Oil continues to rise with the direction of “OPEC +” to reduce production by two million barrels

Oil rose following he said alliance “OPEC+” He is considering lowering the production limit by up to two million barrels per day, double what was previously expected.

West Texas Intermediate crude was trading near $86 a barrel, having earlier jumped as much as 4%. The OPEC decision might lead to the largest reduction by the alliance since the deep cuts that occurred at the beginning of the pandemic, but the actual impact on global oil supplies may be much less, given that many members are already pumping far less than their quotas.
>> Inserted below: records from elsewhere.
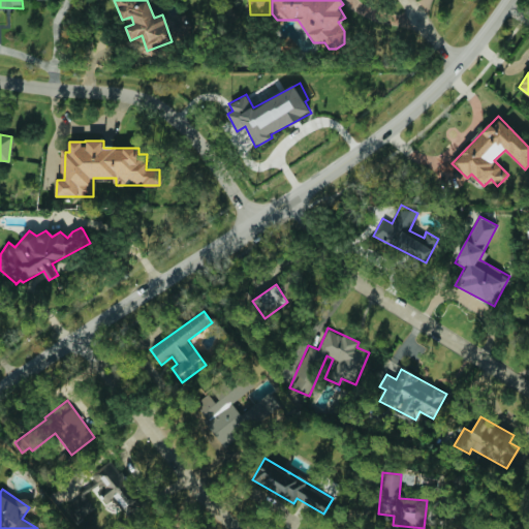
[(94,509),(86,495),(66,505),(74,521),(94,509)]
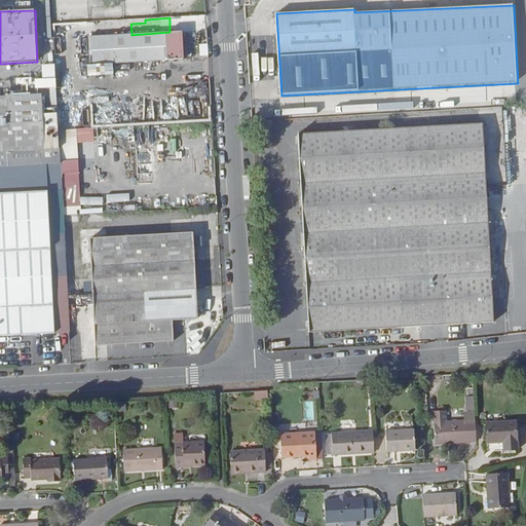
[(132,35),(89,36),(90,65),(184,60),(182,32),(170,32),(132,35)]
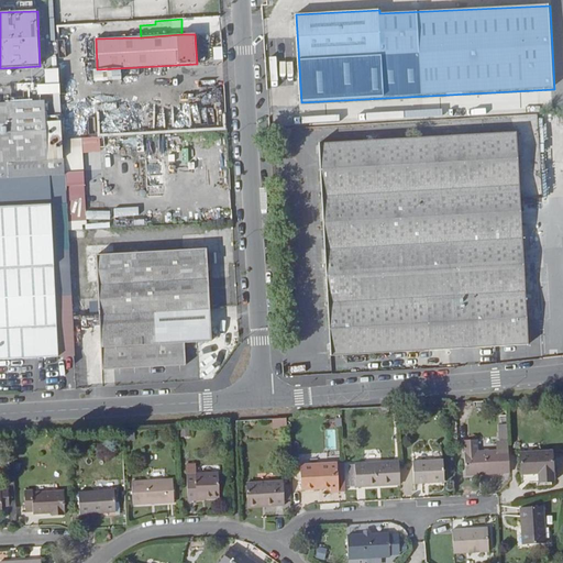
[(124,110),(121,68),(97,69),(95,69),(97,111),(124,110)]
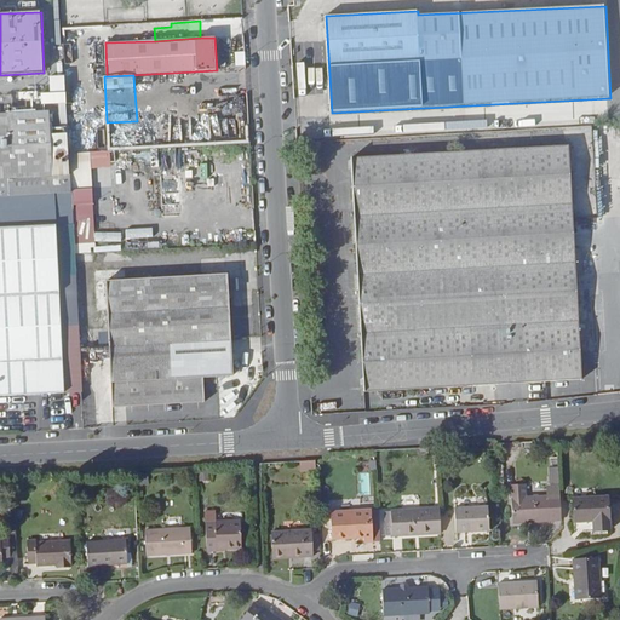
[(17,90),(18,102),(35,101),(35,90),(17,90)]
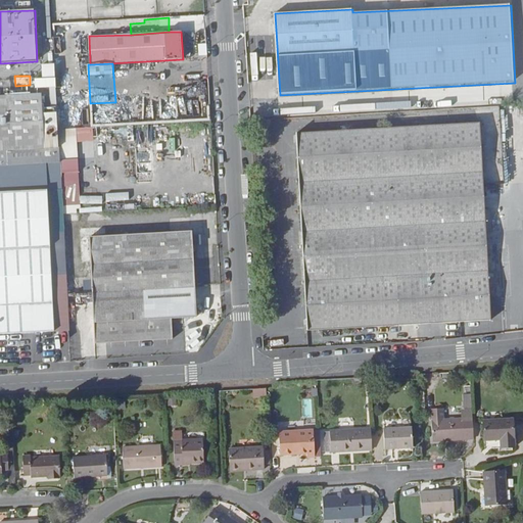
[(59,131),(56,86),(51,87),(52,113),(53,113),(55,142),(59,142),(59,131)]
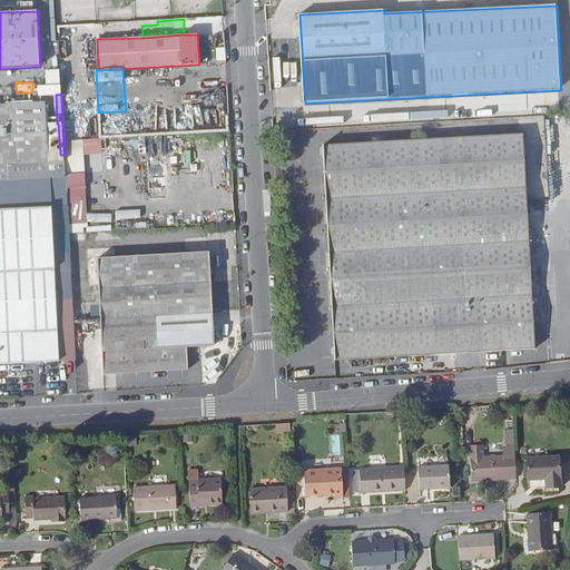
[(46,102),(0,105),(0,182),(3,182),(3,176),(2,165),(49,163),(46,102)]
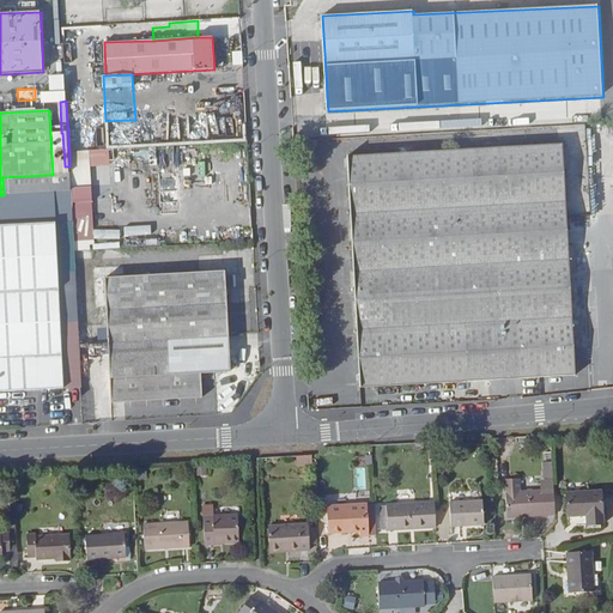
[(564,145),(347,157),(362,388),(576,376),(574,333),(564,145)]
“Potential cuts further from 1 million barrels per day to 2 million barrels would mean a more hawkish approach,” said Stacey Morris, head of energy research at Alerian VettaFi. “That might signal greater concern regarding demand and the health of the global economy.”

Read also: Bloomberg: “OPEC +” considers reducing oil production by nearly two million barrels per day

“Morris” said that the new figure raises the potential risks at the “OPEC + +” meeting, scheduled for Wednesday, adding that a smaller cut may be disappointing. Expectations of production cuts boosted prices, with West Texas Intermediate crude rising more than 5% on Monday in its biggest advance since July.

Simultaneously, the G7 countries will announce a ceiling on the price of Russian oil “significantly before December 5”, the date on which they will enter EU sanctions into effect, according to a US Treasury official. Although the cap is designed to keep Russian oil flowing, Moscow has threatened to cut off crude supplies to any country that adheres to a price cap.